1. Stay out of EVERY pool store. To count or rely on ANY test result from them can be VERY dangerous.

2. Use your Taylor kit and learn to interpret it. While the others may be fine, you are confusing yourself by all those tests. Virtually everyone on this forum uses Taylor Chemistry (The TF-100 uses Taylor, too). It is reliable, dependable and we can help you interpret the results. Don't get hung up trying to be totaly precise. The variation is plus or minus 10 PPM.
 
I find the pure CYA dry chem not too cheap and very cumbersome to dissolve using the sock in front of the return jet method, and since I already have on hand some fairly fresh economical (Member's Mark?) Tri-chlor pucks, I figure I kind of get a two birds with one stone effect by raising my CYA up using the pucks to start the season.
This makes sense but it can take up to a week for the CYA to build up enough to be useful, thus eating up the chlorine by the sun. As long as you know what is happening, you can watch it. But realize it's not without potential problems.
I dissolve CYA in a sock in the skimmer while running. Squeeze numerous times and it's dissolved in one day.
. . . . . adding Cal Hypo directly to the skimmer, and someone made a brief comment on how they had been doing it and the result was a surprise buildup of calcium somewhere that they weren't expecting, but didn't say where or how they found it.
Excessive calcium causes scaling, in heaters, pipes, metal stairs, that type of thing. It could build up very quickly on the innards of equipment with high concentrations being added in one place. Thus, don't add in the skimmer.

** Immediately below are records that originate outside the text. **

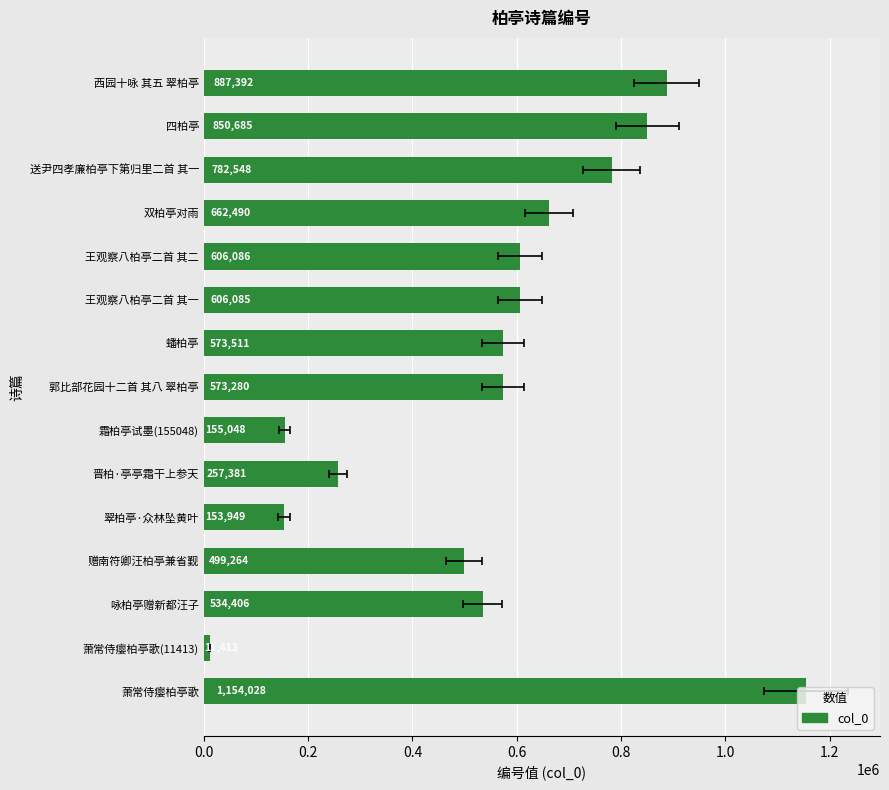

Between 送尹四孝廉柏亭下第归里二首 其一 and 咏柏亭赠新都汪子, which is larger?

送尹四孝廉柏亭下第归里二首 其一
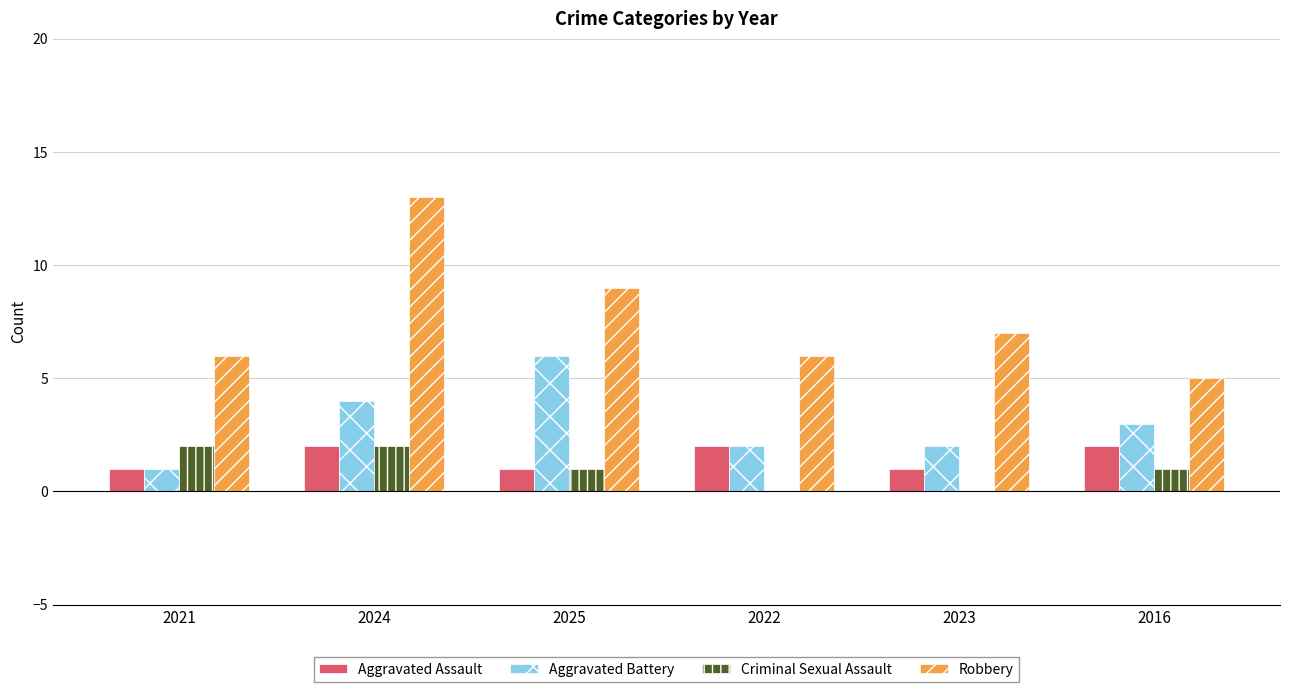

Is the value of Criminal Sexual Assault at 2016 greater than the value of Robbery at 2016?

No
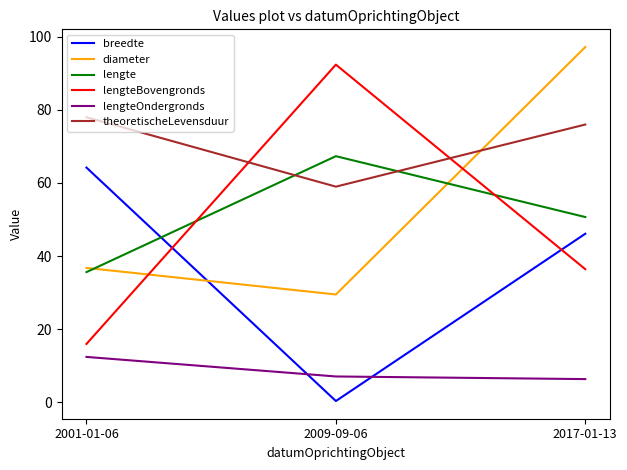

At which category does the chart reach its peak across all series?

2017-01-13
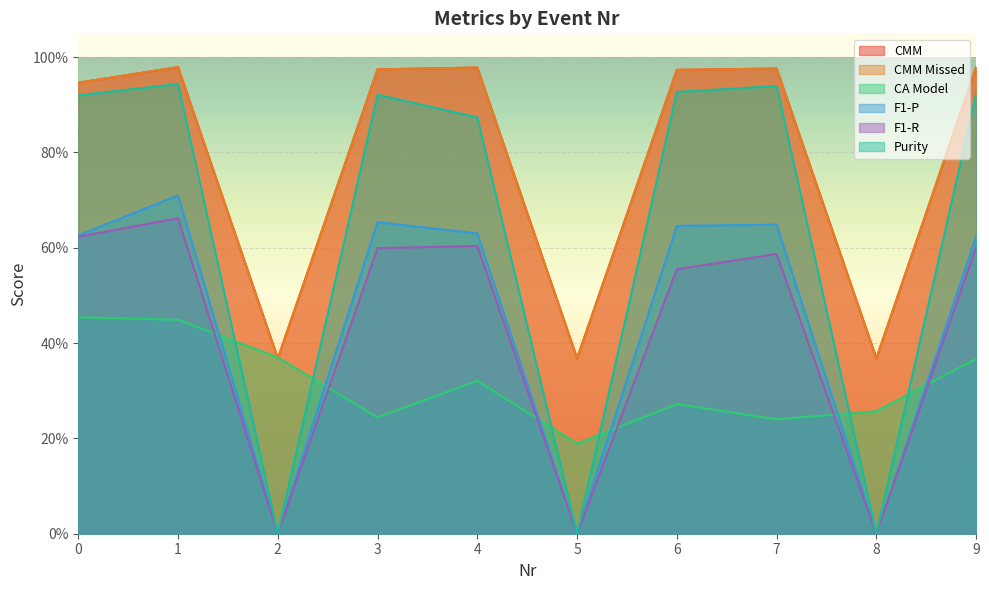

The value of F1-R at 0 is 0.9. True or false?

False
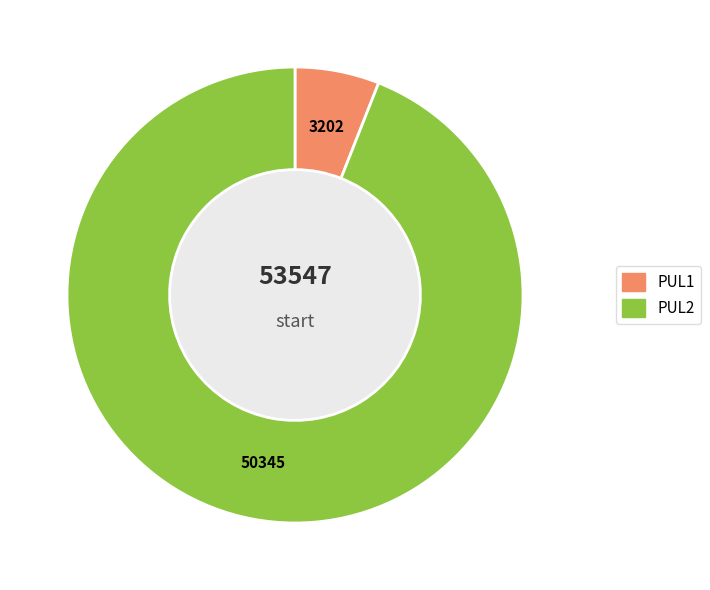

The PUL2 slice represents 99% of the pie. True or false?

False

. . . . and all 5 tests give completely different results. And the range of results I get is almost ludicrous, as in anywhere from 5 to 40. . . . . I have repeated the tests I own and the repeatability is good for each separate test, . . . . but some of the numbers still don't agree with my tried and true Taylor K-2006 kit readings.

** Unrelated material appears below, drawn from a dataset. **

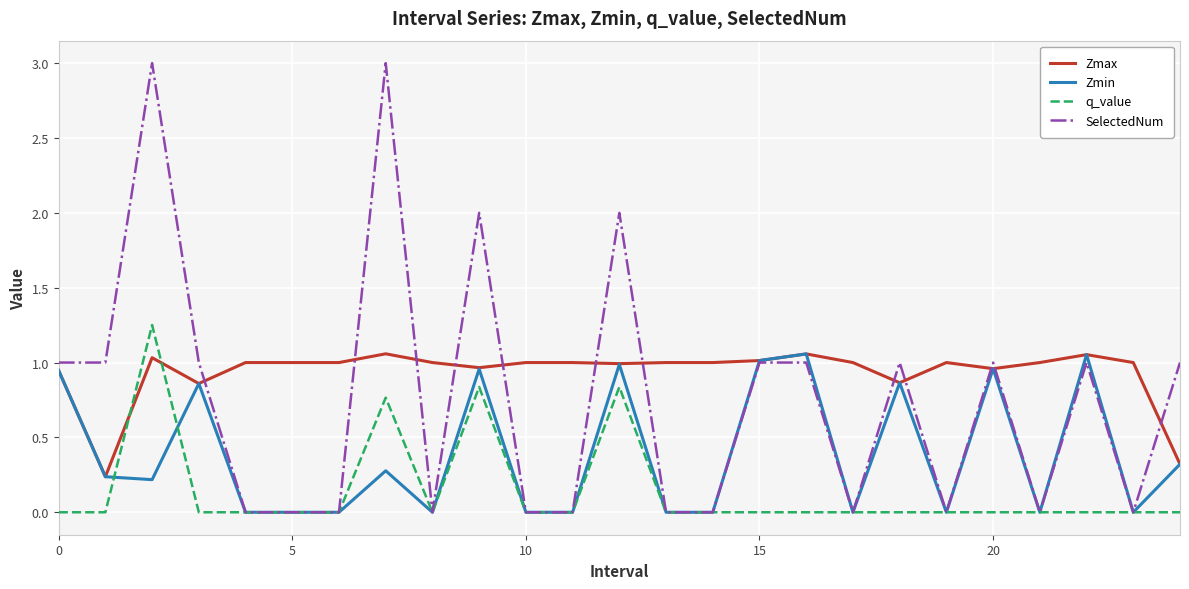

True or false: q_value and Zmax intersect in this chart.

True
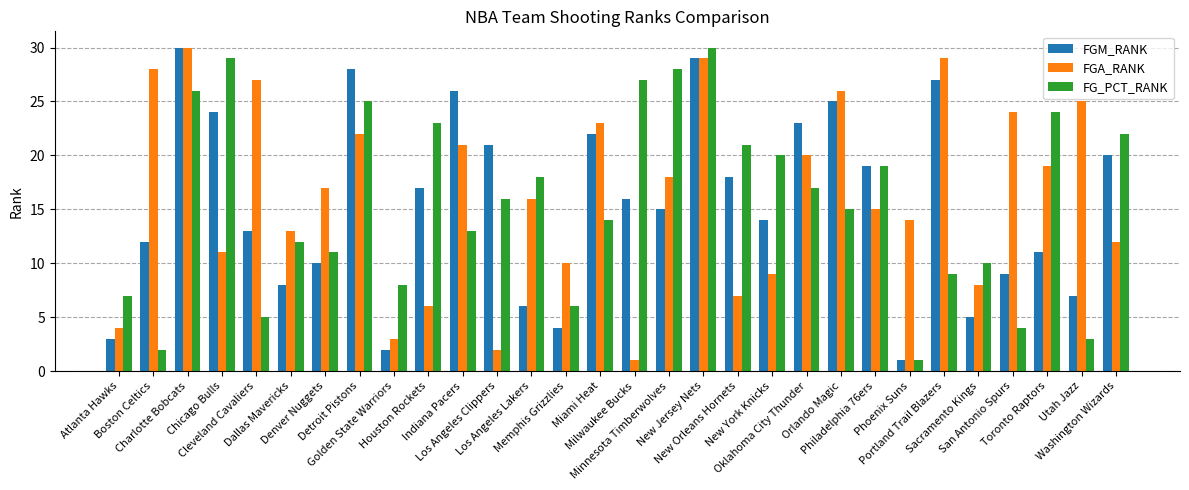

What is the greatest value displayed?

30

Store results are not accurate because of a number of reasons: calibration of the testing equipment, testers who do not take the time and detail in using the drops or strips, cross contamination of previous pool owner's water in testing. And I'm sure there are others.

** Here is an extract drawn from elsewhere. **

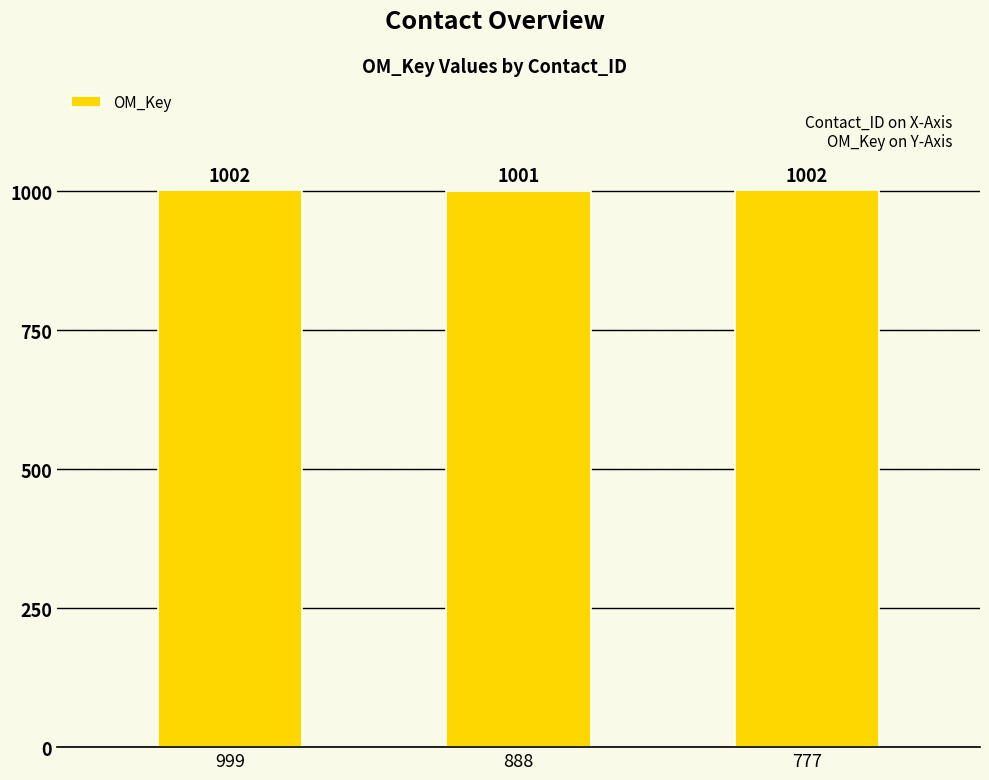

The value at 888 is 1001. True or false?

True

You will be the most invested in getting the numbers right, "inter" tester accuracy (me, myself, and I sort of thing) and you are the one that has to swim in your pool. As you wrote - your test's repeatability is good.
The numbers don't agree. Well, they won't and you have already seen why. Your's are accurate, theirs are not.
You said it yourself "my tried and true Taylor K-2006 kit readings." :testkit:
2. Use your Taylor kit and learn to interpret it. While the others may be fine, you are confusing yourself by all those tests. Virtually everyone on this forum uses Taylor Chemistry (The TF-100 uses Taylor, too). It is reliable, dependable and we can help you interpret the results. Don't get hung up trying to be totally precise. The variation is plus or minus 10 PPM.
As duraleigh posted, you're confusing yourself with the store results.